18, rue Jeanne d'Arc
C'était une maison de la reconstruction, dont le permis de construire avait été déposé le 12 octobre 1923 par un entrepreneur rémois, René DEMAY.
Construite en 1925-1926 par les architectes Edmond HERBÉ et M. DEFFAUX, ce très bel hôtel particulier a été occupé par la famille DEMAY jusqu'à sa réquisition.
Les Allemands l'avaient choisie parce qu'elle réunissait pour eux plusieurs avantages : situation en centre-ville ; beaucoup d'espace ( 1 285 m2 ) ; vaste salle à manger, grand salon et nombreuses chambres richement meublés ; balcons, terrasses, pergola ; jardin d'été et jardin d'hiver ; cave et sous-sol aménageables en une dizaine de cellules ; grand garage permettant d'y entrer une dizaine de voitures.
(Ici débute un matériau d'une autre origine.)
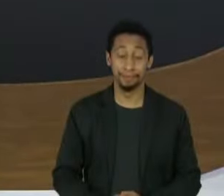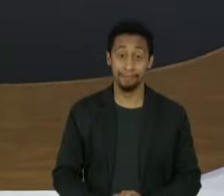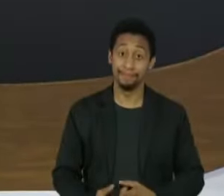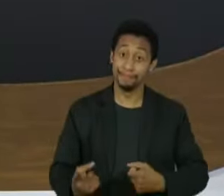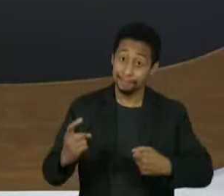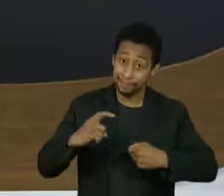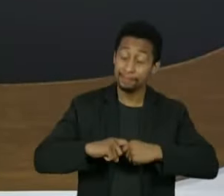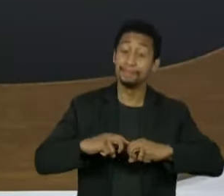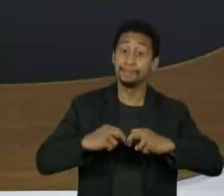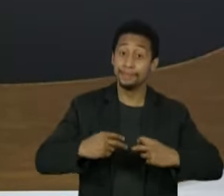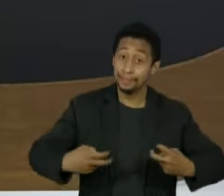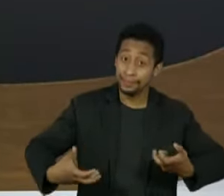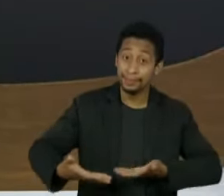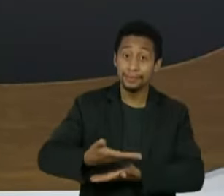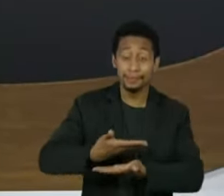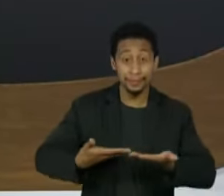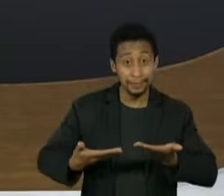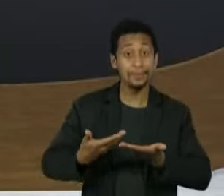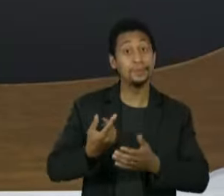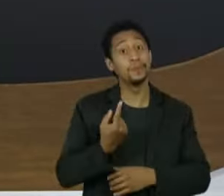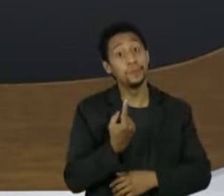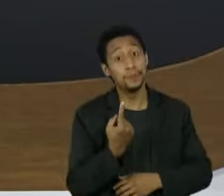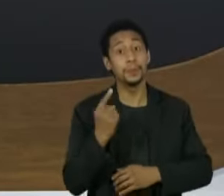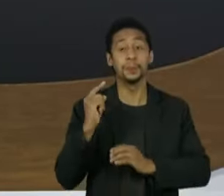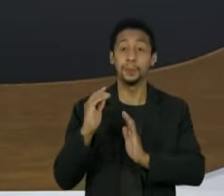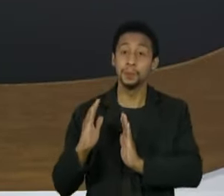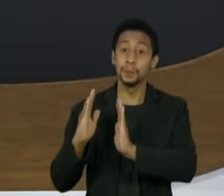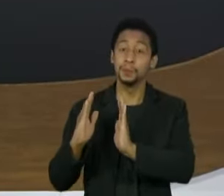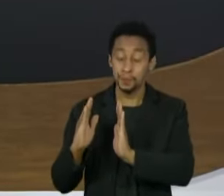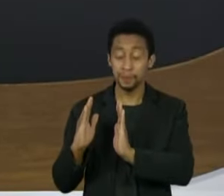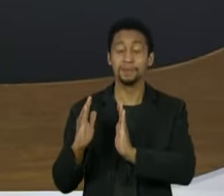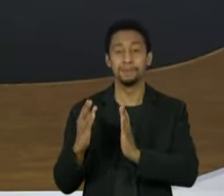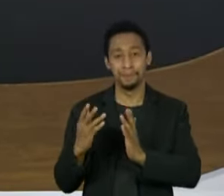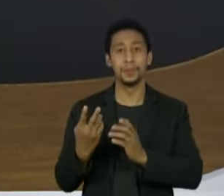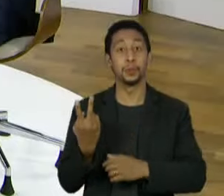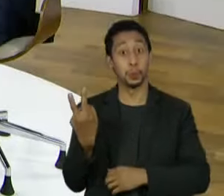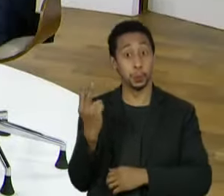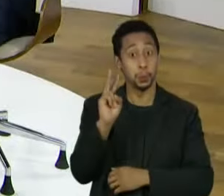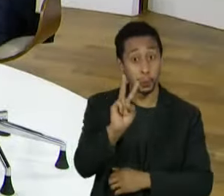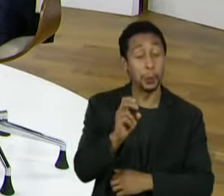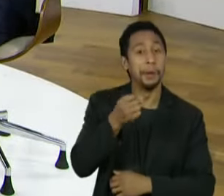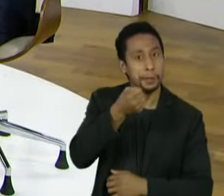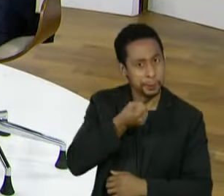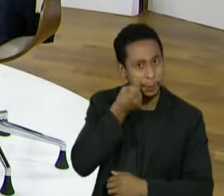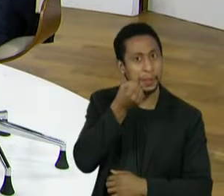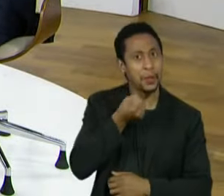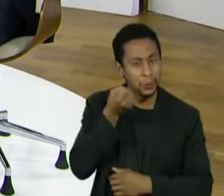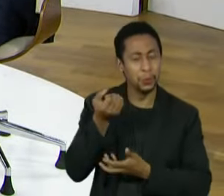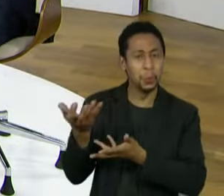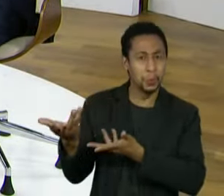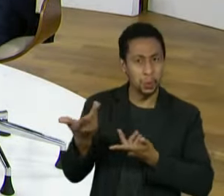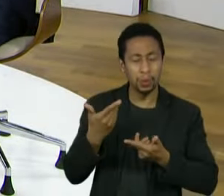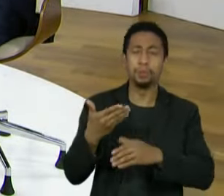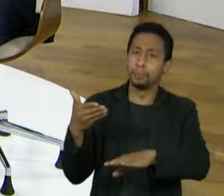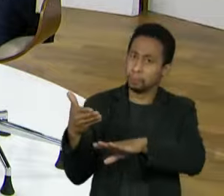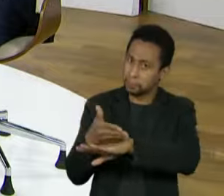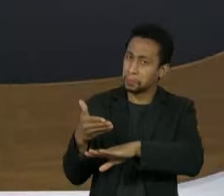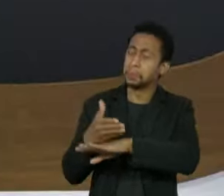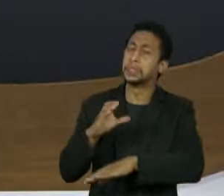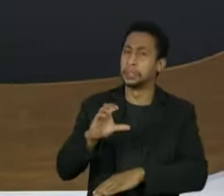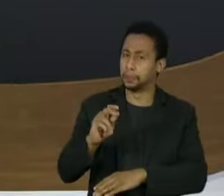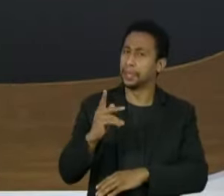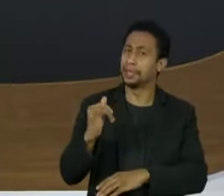Estamos de volta para este que é o quinto e último bloco do nosso Roda Viva duplo com dois senadores que foram protagonistas da CPI.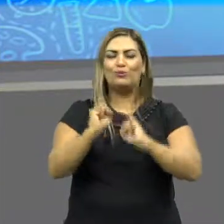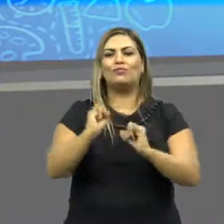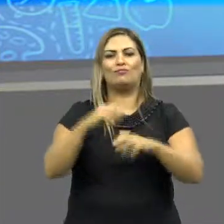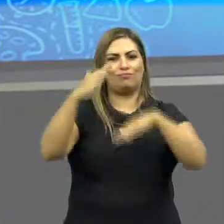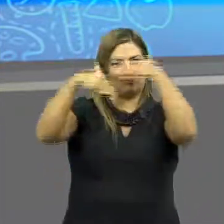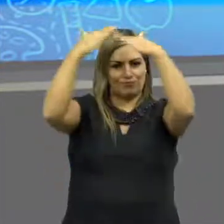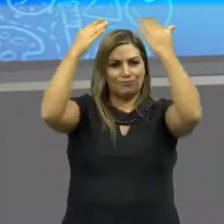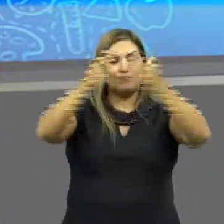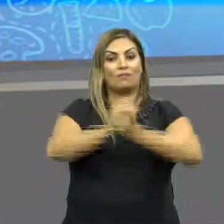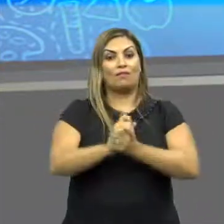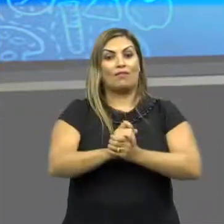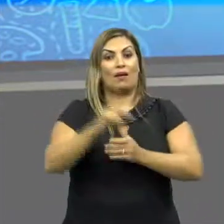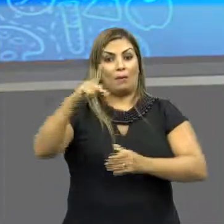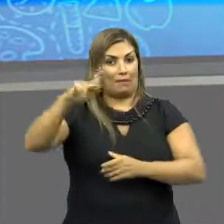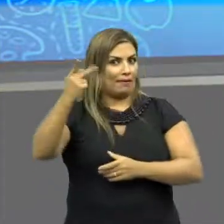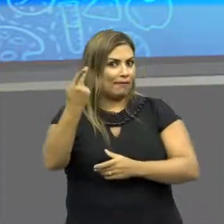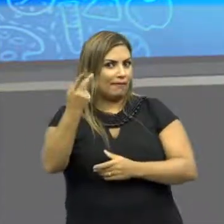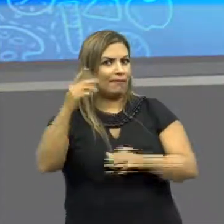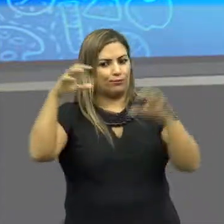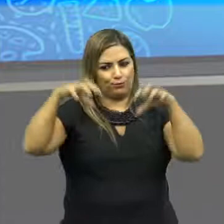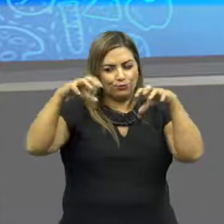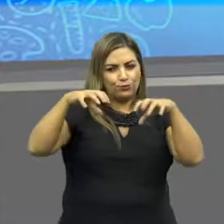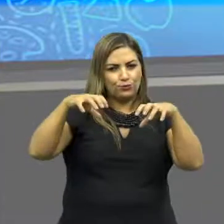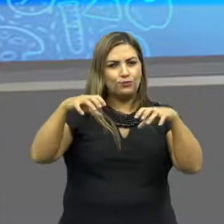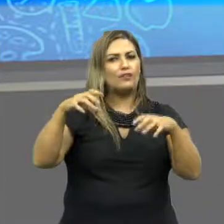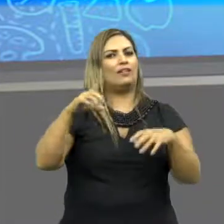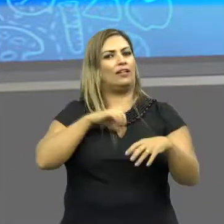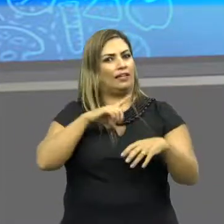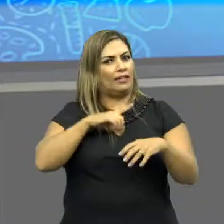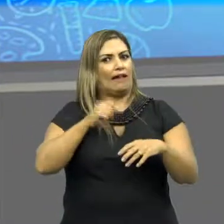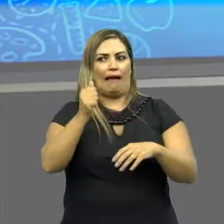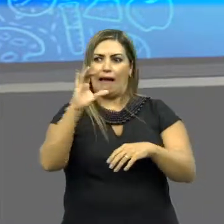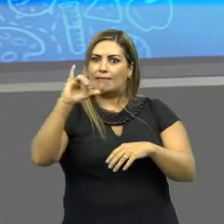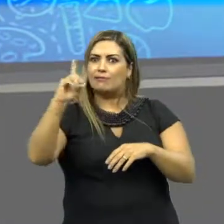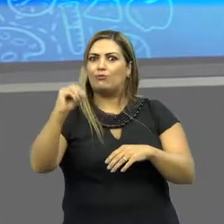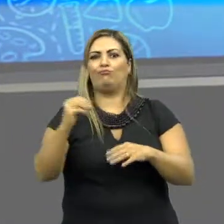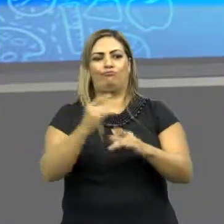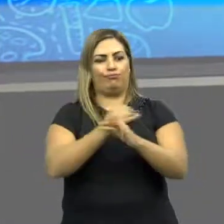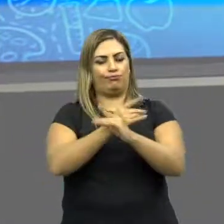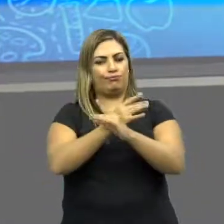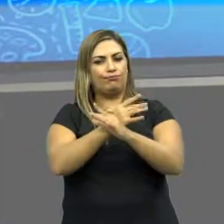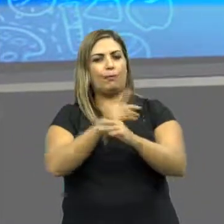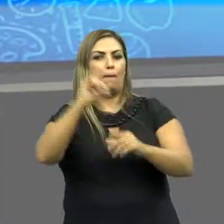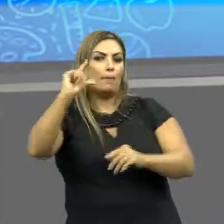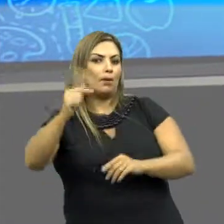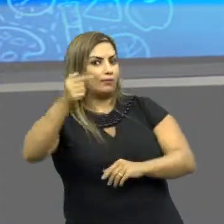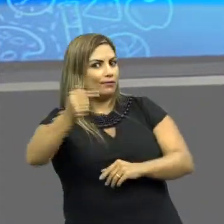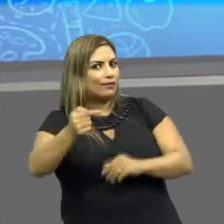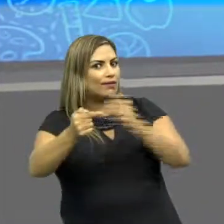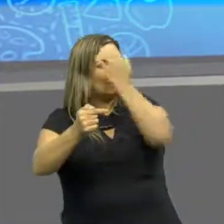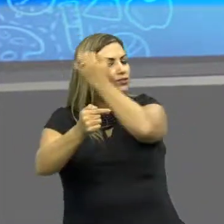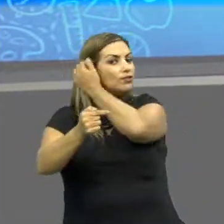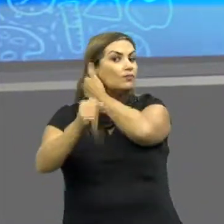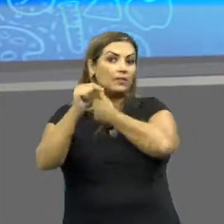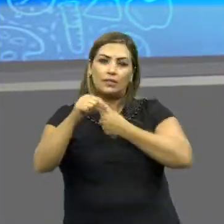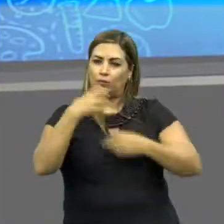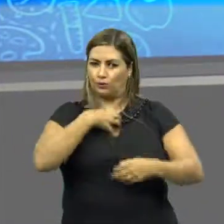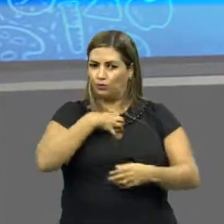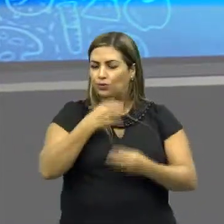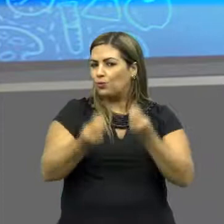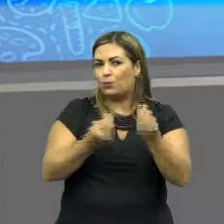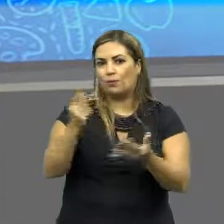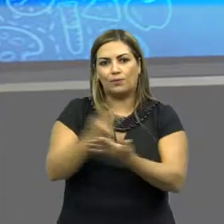XVIII, aonde o pH dessa chuva vai ser muito ácido, ele vai ser menor que 7.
C'est dans cet immeuble que de nombreux patriotes ont été interrogés et torturés avant d'être internés, fusillés ou déportés.
Plusieurs d'entre eux ont témoigné sur leur passage dans cette maison et leur interrogatoire par les membres de la Gestapo : Jeanne-Andrée PATÉ, Lucien HESS, Denise RICHARD-OGNOIS
Raoul CHOLET, capitaine FTPF arrêté à Reims, s'y est donné la mort en avalant une dose de cyanure le 8 décembre 1943.
Jacques DÉTRÉ, responsable FFI de l'arrondissement de Reims y a été torturé, avant d'être transféré à la prison de l'avenue Robespierre, où il est décédé dans la nuit du 29 au 30 décembre 1943.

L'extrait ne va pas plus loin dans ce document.